Required actions:
(1) From the postal reform commentary, reproduce the passage starting at "It's been fascinating" and ending at "be relatively straightforward.".
(2) Translate this sentence from the postal reform commentary into Spanish: "The regulator should oversee the rate setting process but it should not be empowered to dictate its eventual outcome."
(3) Answer these questions using the postal reform commentary:
(a) What does the writer compare the exchanges between the postal Governors and the Postal Rate Commission to?
(b) Which body should have sole responsibility for determining the structure of postal services?
(c) What should the Postal Service have told Congress early and often?

Text excerpt:

..............................

It's been fascinating to watch the postal Governors and the Postal Rate Commission trade barbs over what they believe is good or bad about pending postal legislative reform. It's like watching two kids arguing in a school playground over what constitutes his fair share of the marbles.
Determining who should do what under a reformed postal legislative framework isn't rocket science. The roles and responsibilities of either a Board of Directors or a third-party regulator should be relatively straightforward.
Directors direct; regulators regulate. No one wants a PRC crafted in the mold of the U.K.'s postal regulator, but no one wants a postal monopolist embued with unfettered powers. To put things succinctly, here is what is needed for postal reform to work:
The incentives that underlie this system must be structured to provide a risk-reward system akin to a competitive private sector rather than a governmental-bureaucratic model.
To keep the postal system in step with the nation's changing needs, the Postal Service must be given as much discretion as possible over the structuring of postal products and systems. Quite frankly, it will be impossible to make postal reform work if the Postal Service is not given as much control as possible over the design and operation of what we call its network, which includes not only its physical facilities but also its use of capital and personnel. Likewise, the Postal Service, not the Postal Regulatory Commission, should have sole responsibility for determining the structure of its services. The days of mail classification as a shared responsibility of the Governors and the PRC should be over. Once that structure is defined, however, the responsibility for determining the legality of postal rates should be given to the Postal Regulatory Commission, not the Board. The regulator should oversee the rate setting process but it should not be empowered to dictate its eventual outcome. When rates and rate adjustments fail to comply with the law, they should be rescinded or denied. The regulator should send the provider back to the drawing board to get things right.
The tragedy is that if the Postal Service (including the Governors) had handled postal reform differently, a reform measure already would have been enacted into law. Instead of demurring, it should have told Congress early and often what it needs from reform to make the postal system work. Let's hope it'll get on with doing just that.

..............................

Data excerpt:

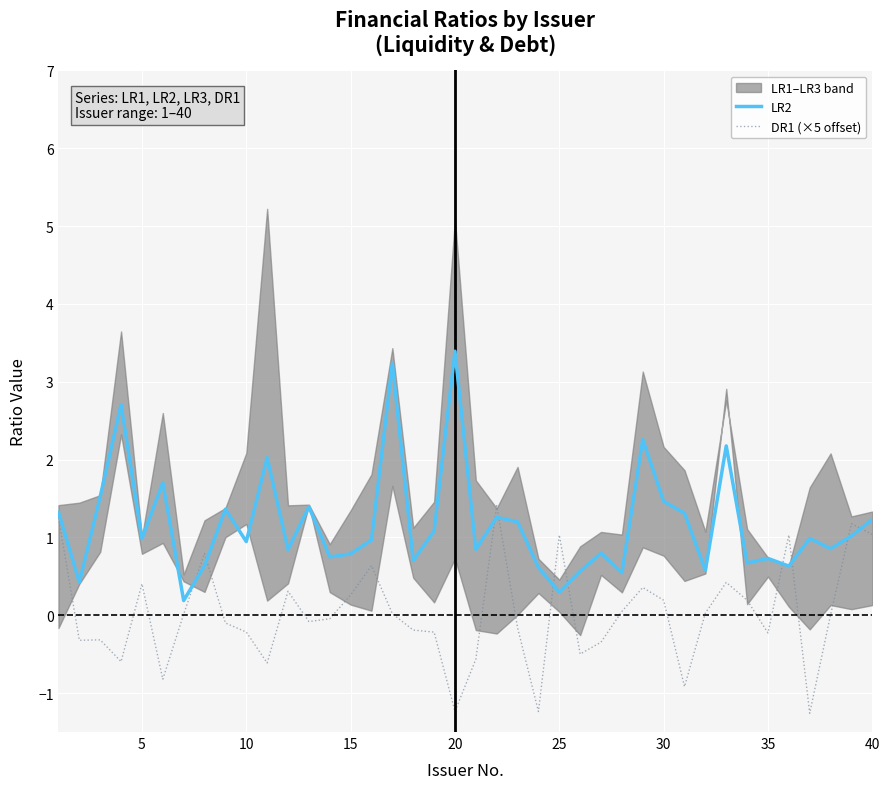

What is the value of the DR1 (×5 offset) point at the 12th from the left?

0.3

..............................

Results for each task:
(1)
It's been fascinating to watch the postal Governors and the Postal Rate Commission trade barbs over what they believe is good or bad about pending postal legislative reform. It's like watching two kids arguing in a school playground over what constitutes his fair share of the marbles.
Determining who should do what under a reformed postal legislative framework isn't rocket science. The roles and responsibilities of either a Board of Directors or a third-party regulator should be relatively straightforward.

(2) El regulador debería supervisar el proceso de fijación de tarifas, pero no debería estar facultado para dictar su resultado final.

(3)
(a) Two kids arguing in a school playground over what counts as a fair share of the marbles.
(b) The Postal Service.
(c) What it needs from reform to make the postal system work.